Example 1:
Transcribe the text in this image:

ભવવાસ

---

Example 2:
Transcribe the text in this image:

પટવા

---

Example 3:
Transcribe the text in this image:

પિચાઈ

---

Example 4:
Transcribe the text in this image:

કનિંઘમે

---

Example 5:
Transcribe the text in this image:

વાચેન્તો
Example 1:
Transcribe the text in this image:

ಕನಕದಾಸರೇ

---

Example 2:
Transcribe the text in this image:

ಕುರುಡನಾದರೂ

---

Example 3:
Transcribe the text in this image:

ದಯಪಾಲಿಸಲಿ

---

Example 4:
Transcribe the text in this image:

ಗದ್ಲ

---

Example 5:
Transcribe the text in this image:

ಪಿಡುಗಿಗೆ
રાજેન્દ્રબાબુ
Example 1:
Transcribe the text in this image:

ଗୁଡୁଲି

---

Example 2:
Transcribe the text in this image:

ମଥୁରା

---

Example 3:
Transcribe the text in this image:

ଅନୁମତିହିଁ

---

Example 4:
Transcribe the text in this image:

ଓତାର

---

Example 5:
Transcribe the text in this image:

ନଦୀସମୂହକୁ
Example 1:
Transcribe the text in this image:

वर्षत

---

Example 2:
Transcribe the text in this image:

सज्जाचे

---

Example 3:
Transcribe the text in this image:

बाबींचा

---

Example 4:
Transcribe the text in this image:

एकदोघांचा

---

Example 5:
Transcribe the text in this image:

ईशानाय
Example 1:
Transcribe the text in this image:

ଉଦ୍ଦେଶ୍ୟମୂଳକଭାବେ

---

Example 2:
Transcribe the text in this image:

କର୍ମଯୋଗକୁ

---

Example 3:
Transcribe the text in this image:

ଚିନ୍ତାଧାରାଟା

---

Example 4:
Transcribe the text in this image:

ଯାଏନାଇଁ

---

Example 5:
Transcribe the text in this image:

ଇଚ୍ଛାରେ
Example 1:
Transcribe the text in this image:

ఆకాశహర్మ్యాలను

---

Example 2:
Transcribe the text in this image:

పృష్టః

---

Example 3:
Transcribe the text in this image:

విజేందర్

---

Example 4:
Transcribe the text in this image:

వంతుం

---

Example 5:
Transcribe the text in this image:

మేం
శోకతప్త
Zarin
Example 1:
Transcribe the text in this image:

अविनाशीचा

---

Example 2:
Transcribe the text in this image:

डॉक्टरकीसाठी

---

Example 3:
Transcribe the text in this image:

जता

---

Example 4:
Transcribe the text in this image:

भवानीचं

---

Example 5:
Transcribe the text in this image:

-----

▶ [Work task]:
Without altering anything, print all of the data again.

▶ [Solution]:
Example 1:
Transcribe the text in this image:

ભવવાસ

---

Example 2:
Transcribe the text in this image:

પટવા

---

Example 3:
Transcribe the text in this image:

પિચાઈ

---

Example 4:
Transcribe the text in this image:

કનિંઘમે

---

Example 5:
Transcribe the text in this image:

વાચેન્તો
Example 1:
Transcribe the text in this image:

ಕನಕದಾಸರೇ

---

Example 2:
Transcribe the text in this image:

ಕುರುಡನಾದರೂ

---

Example 3:
Transcribe the text in this image:

ದಯಪಾಲಿಸಲಿ

---

Example 4:
Transcribe the text in this image:

ಗದ್ಲ

---

Example 5:
Transcribe the text in this image:

ಪಿಡುಗಿಗೆ
રાજેન્દ્રબાબુ
Example 1:
Transcribe the text in this image:

ଗୁଡୁଲି

---

Example 2:
Transcribe the text in this image:

ମଥୁରା

---

Example 3:
Transcribe the text in this image:

ଅନୁମତିହିଁ

---

Example 4:
Transcribe the text in this image:

ଓତାର

---

Example 5:
Transcribe the text in this image:

ନଦୀସମୂହକୁ
Example 1:
Transcribe the text in this image:

वर्षत

---

Example 2:
Transcribe the text in this image:

सज्जाचे

---

Example 3:
Transcribe the text in this image:

बाबींचा

---

Example 4:
Transcribe the text in this image:

एकदोघांचा

---

Example 5:
Transcribe the text in this image:

ईशानाय
Example 1:
Transcribe the text in this image:

ଉଦ୍ଦେଶ୍ୟମୂଳକଭାବେ

---

Example 2:
Transcribe the text in this image:

କର୍ମଯୋଗକୁ

---

Example 3:
Transcribe the text in this image:

ଚିନ୍ତାଧାରାଟା

---

Example 4:
Transcribe the text in this image:

ଯାଏନାଇଁ

---

Example 5:
Transcribe the text in this image:

ଇଚ୍ଛାରେ
Example 1:
Transcribe the text in this image:

ఆకాశహర్మ్యాలను

---

Example 2:
Transcribe the text in this image:

పృష్టః

---

Example 3:
Transcribe the text in this image:

విజేందర్

---

Example 4:
Transcribe the text in this image:

వంతుం

---

Example 5:
Transcribe the text in this image:

మేం
శోకతప్త
Zarin
Example 1:
Transcribe the text in this image:

अविनाशीचा

---

Example 2:
Transcribe the text in this image:

डॉक्टरकीसाठी

---

Example 3:
Transcribe the text in this image:

जता

---

Example 4:
Transcribe the text in this image:

भवानीचं

---

Example 5:
Transcribe the text in this image:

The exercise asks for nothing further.